What greeted me was anything but pleasant. (Editor's note: My account at Schwab is shared with my wife, and as such, both of us endorsed the check before I set off on my errand. However, we keep separate bank accounts for convenience as much as anything else, and to be honest, my wife is not on my bank account.) When I presented the check, deposit slip and my ID, the spineless teller examined the check carefully and asked if I had any other accounts with the bank. While I stayed polite, my blood began to boil, as a quick glance at his computer would have answered that question. He then told me that because my wife was not on the account, that he would have to seek permission of his manager. At this point, smoke began to stream from my ears.

After a long delay, he returned and asked if I had my wife's ID with me. I politely explained that I did not, doing my level best to not go circus freak crazy on him at that very moment. He then made me wait again while he sought judgment from his manager, who never even came out to meet with me. Upon return, he said without emotion that he could not accept my deposit. Humiliated, I took my check and deposit slip back, quietly thanked him and walked out.

My politeness evaporated as soon as I hit the outside air.

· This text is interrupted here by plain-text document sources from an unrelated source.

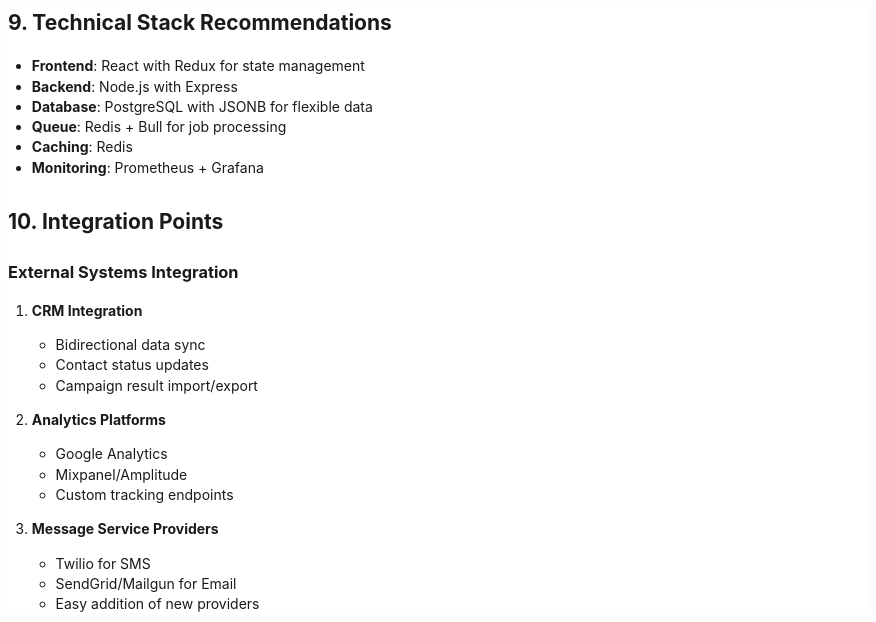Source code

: ## 9. Technical Stack Recommendations

- **Frontend**: React with Redux for state management
- **Backend**: Node.js with Express
- **Database**: PostgreSQL with JSONB for flexible data
- **Queue**: Redis + Bull for job processing
- **Caching**: Redis
- **Monitoring**: Prometheus + Grafana

## 10. Integration Points

### External Systems Integration

1. **CRM Integration**
   - Bidirectional data sync
   - Contact status updates
   - Campaign result import/export

2. **Analytics Platforms**
   - Google Analytics
   - Mixpanel/Amplitude
   - Custom tracking endpoints

3. **Message Service Providers**
   - Twilio for SMS
   - SendGrid/Mailgun for Email
   - Easy addition of new providers 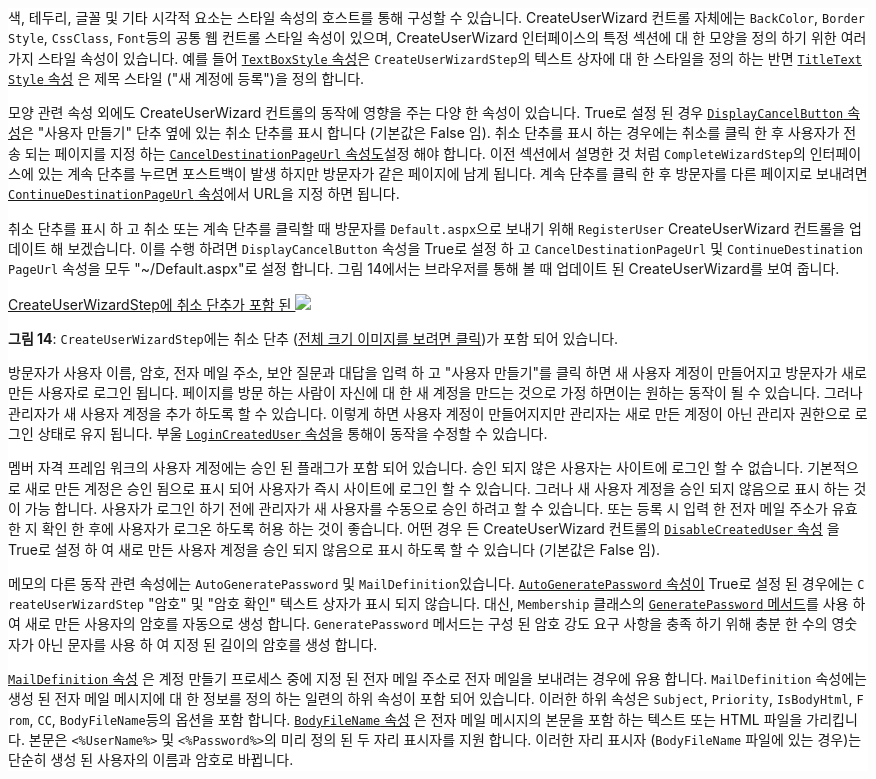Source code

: 색, 테두리, 글꼴 및 기타 시각적 요소는 스타일 속성의 호스트를 통해 구성할 수 있습니다. CreateUserWizard 컨트롤 자체에는 `BackColor`, `BorderStyle`, `CssClass`, `Font`등의 공통 웹 컨트롤 스타일 속성이 있으며, CreateUserWizard 인터페이스의 특정 섹션에 대 한 모양을 정의 하기 위한 여러 가지 스타일 속성이 있습니다. 예를 들어 [`TextBoxStyle` 속성](https://msdn.microsoft.com/library/system.web.ui.webcontrols.createuserwizard.textboxstyle.aspx)은 `CreateUserWizardStep`의 텍스트 상자에 대 한 스타일을 정의 하는 반면 [`TitleTextStyle` 속성](https://msdn.microsoft.com/library/system.web.ui.webcontrols.createuserwizard.titletextstyle.aspx) 은 제목 스타일 ("새 계정에 등록")을 정의 합니다.

모양 관련 속성 외에도 CreateUserWizard 컨트롤의 동작에 영향을 주는 다양 한 속성이 있습니다. True로 설정 된 경우 [`DisplayCancelButton` 속성](https://msdn.microsoft.com/library/system.web.ui.webcontrols.wizard.displaycancelbutton.aspx)은 "사용자 만들기" 단추 옆에 있는 취소 단추를 표시 합니다 (기본값은 False 임). 취소 단추를 표시 하는 경우에는 취소를 클릭 한 후 사용자가 전송 되는 페이지를 지정 하는 [`CancelDestinationPageUrl` 속성도](https://msdn.microsoft.com/library/system.web.ui.webcontrols.createuserwizard.continuedestinationpageurl.aspx)설정 해야 합니다. 이전 섹션에서 설명한 것 처럼 `CompleteWizardStep`의 인터페이스에 있는 계속 단추를 누르면 포스트백이 발생 하지만 방문자가 같은 페이지에 남게 됩니다. 계속 단추를 클릭 한 후 방문자를 다른 페이지로 보내려면 [`ContinueDestinationPageUrl` 속성](https://msdn.microsoft.com/library/system.web.ui.webcontrols.createuserwizard.continuedestinationpageurl.aspx)에서 URL을 지정 하면 됩니다.

취소 단추를 표시 하 고 취소 또는 계속 단추를 클릭할 때 방문자를 `Default.aspx`으로 보내기 위해 `RegisterUser` CreateUserWizard 컨트롤을 업데이트 해 보겠습니다. 이를 수행 하려면 `DisplayCancelButton` 속성을 True로 설정 하 고 `CancelDestinationPageUrl` 및 `ContinueDestinationPageUrl` 속성을 모두 "~/Default.aspx"로 설정 합니다. 그림 14에서는 브라우저를 통해 볼 때 업데이트 된 CreateUserWizard를 보여 줍니다.

[CreateUserWizardStep에 취소 단추가 포함 된 ![](creating-user-accounts-cs/_static/image41.png)](creating-user-accounts-cs/_static/image40.png)

**그림 14**: `CreateUserWizardStep`에는 취소 단추 ([전체 크기 이미지를 보려면 클릭](creating-user-accounts-cs/_static/image42.png))가 포함 되어 있습니다.

방문자가 사용자 이름, 암호, 전자 메일 주소, 보안 질문과 대답을 입력 하 고 "사용자 만들기"를 클릭 하면 새 사용자 계정이 만들어지고 방문자가 새로 만든 사용자로 로그인 됩니다. 페이지를 방문 하는 사람이 자신에 대 한 새 계정을 만드는 것으로 가정 하면이는 원하는 동작이 될 수 있습니다. 그러나 관리자가 새 사용자 계정을 추가 하도록 할 수 있습니다. 이렇게 하면 사용자 계정이 만들어지지만 관리자는 새로 만든 계정이 아닌 관리자 권한으로 로그인 상태로 유지 됩니다. 부울 [`LoginCreatedUser` 속성](https://msdn.microsoft.com/library/system.web.ui.webcontrols.createuserwizard.logincreateduser.aspx)을 통해이 동작을 수정할 수 있습니다.

멤버 자격 프레임 워크의 사용자 계정에는 승인 된 플래그가 포함 되어 있습니다. 승인 되지 않은 사용자는 사이트에 로그인 할 수 없습니다. 기본적으로 새로 만든 계정은 승인 됨으로 표시 되어 사용자가 즉시 사이트에 로그인 할 수 있습니다. 그러나 새 사용자 계정을 승인 되지 않음으로 표시 하는 것이 가능 합니다. 사용자가 로그인 하기 전에 관리자가 새 사용자를 수동으로 승인 하려고 할 수 있습니다. 또는 등록 시 입력 한 전자 메일 주소가 유효한 지 확인 한 후에 사용자가 로그온 하도록 허용 하는 것이 좋습니다. 어떤 경우 든 CreateUserWizard 컨트롤의 [`DisableCreatedUser` 속성](https://msdn.microsoft.com/library/system.web.ui.webcontrols.createuserwizard.disablecreateduser.aspx) 을 True로 설정 하 여 새로 만든 사용자 계정을 승인 되지 않음으로 표시 하도록 할 수 있습니다 (기본값은 False 임).

메모의 다른 동작 관련 속성에는 `AutoGeneratePassword` 및 `MailDefinition`있습니다. [`AutoGeneratePassword` 속성이](https://msdn.microsoft.com/library/system.web.ui.webcontrols.createuserwizard.autogeneratepassword.aspx) True로 설정 된 경우에는 `CreateUserWizardStep` "암호" 및 "암호 확인" 텍스트 상자가 표시 되지 않습니다. 대신, `Membership` 클래스의 [`GeneratePassword` 메서드](https://msdn.microsoft.com/library/system.web.security.membership.generatepassword.aspx)를 사용 하 여 새로 만든 사용자의 암호를 자동으로 생성 합니다. `GeneratePassword` 메서드는 구성 된 암호 강도 요구 사항을 충족 하기 위해 충분 한 수의 영숫자가 아닌 문자를 사용 하 여 지정 된 길이의 암호를 생성 합니다.

[`MailDefinition` 속성](https://msdn.microsoft.com/library/system.web.ui.webcontrols.createuserwizard.maildefinition.aspx) 은 계정 만들기 프로세스 중에 지정 된 전자 메일 주소로 전자 메일을 보내려는 경우에 유용 합니다. `MailDefinition` 속성에는 생성 된 전자 메일 메시지에 대 한 정보를 정의 하는 일련의 하위 속성이 포함 되어 있습니다. 이러한 하위 속성은 `Subject`, `Priority`, `IsBodyHtml`, `From`, `CC`, `BodyFileName`등의 옵션을 포함 합니다. [`BodyFileName` 속성](https://msdn.microsoft.com/library/system.web.ui.webcontrols.maildefinition.bodyfilename.aspx) 은 전자 메일 메시지의 본문을 포함 하는 텍스트 또는 HTML 파일을 가리킵니다. 본문은 `<%UserName%>` 및 `<%Password%>`의 미리 정의 된 두 자리 표시자를 지원 합니다. 이러한 자리 표시자 (`BodyFileName` 파일에 있는 경우)는 단순히 생성 된 사용자의 이름과 암호로 바뀝니다.
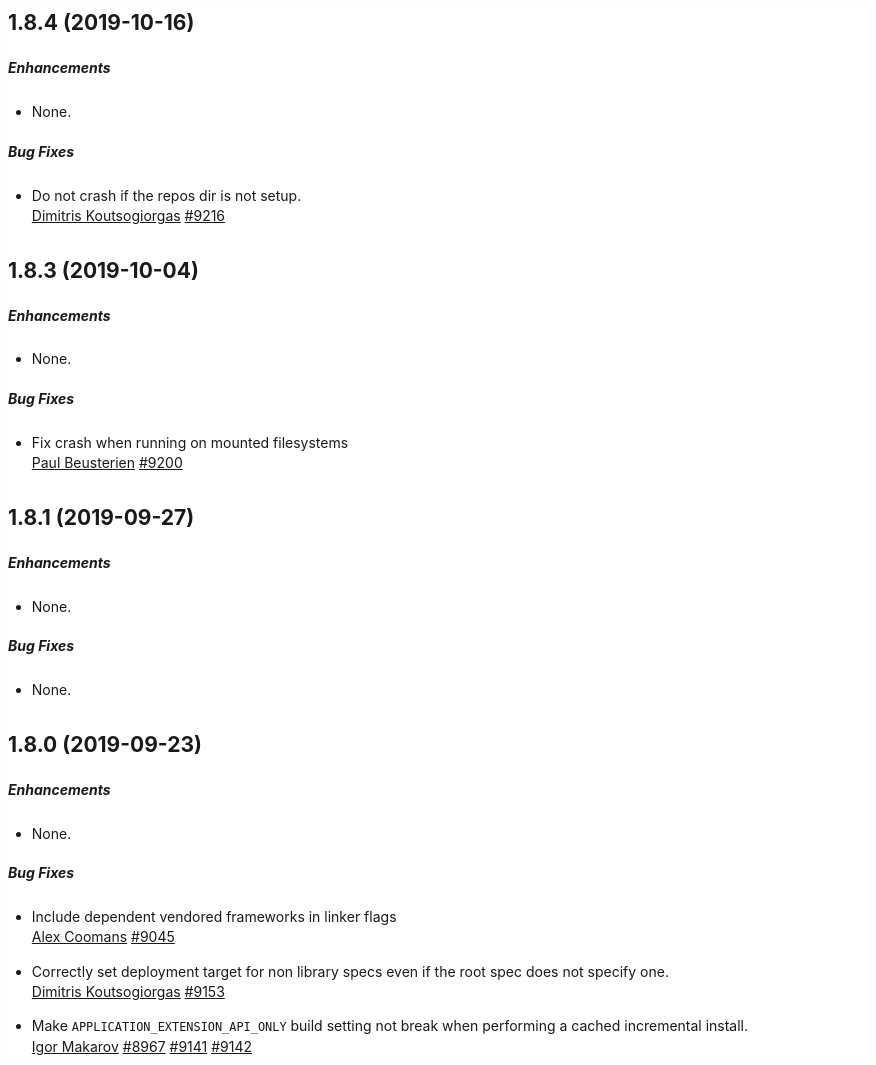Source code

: 
## 1.8.4 (2019-10-16)

##### Enhancements

* None.  

##### Bug Fixes

* Do not crash if the repos dir is not setup.  
  [Dimitris Koutsogiorgas](https://github.com/dnkoutso)
  [#9216](https://github.com/CocoaPods/CocoaPods/issues/9216)

## 1.8.3 (2019-10-04)

##### Enhancements

* None.  

##### Bug Fixes

* Fix crash when running on mounted filesystems  
  [Paul Beusterien](https://github.com/paulb777)
  [#9200](https://github.com/CocoaPods/CocoaPods/pull/9200)


## 1.8.1 (2019-09-27)

##### Enhancements

* None.  

##### Bug Fixes

* None.  


## 1.8.0 (2019-09-23)

##### Enhancements

* None.  

##### Bug Fixes

* Include dependent vendored frameworks in linker flags  
  [Alex Coomans](https://github.com/drcapulet)
  [#9045](https://github.com/CocoaPods/CocoaPods/pull/9045)

* Correctly set deployment target for non library specs even if the root spec does not specify one.  
  [Dimitris Koutsogiorgas](https://github.com/dnkoutso)
  [#9153](https://github.com/CocoaPods/CocoaPods/pull/9153)

* Make `APPLICATION_EXTENSION_API_ONLY` build setting not break when performing a cached incremental install.  
  [Igor Makarov](https://github.com/igor-makarov)
  [#8967](https://github.com/CocoaPods/CocoaPods/issues/8967)
  [#9141](https://github.com/CocoaPods/CocoaPods/issues/9141)
  [#9142](https://github.com/CocoaPods/CocoaPods/pull/9142)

You better believe I fully intend to raise hell on Monday. And I plan to vote with my feet and checkbook and feet as soon as possible. It's one thing if I was overdrawn, or asking for a loan. But I was doing the opposite: I was trying to give Wells Fargo Bank money. $5,000 to be exact. Most banks normally slobber and drool over the prospect of someone like me doing this, but not Wells Fargo. No, they made sure they were cold and insulting. And perhaps to them, $5,000 is chump change. But to me, it's a lot.

Being as large as they are, Wells Fargo probably won't care if I do leave. But someday, if the bank is getting pummelled by Wall Street and competitors are eating their lunch, I hope this insignificant little blog will be recalled. Businesses win or lose one customer at a time. And a little common sense would have made big difference. I won't forget this. Hopefully, another bank is eager for my business.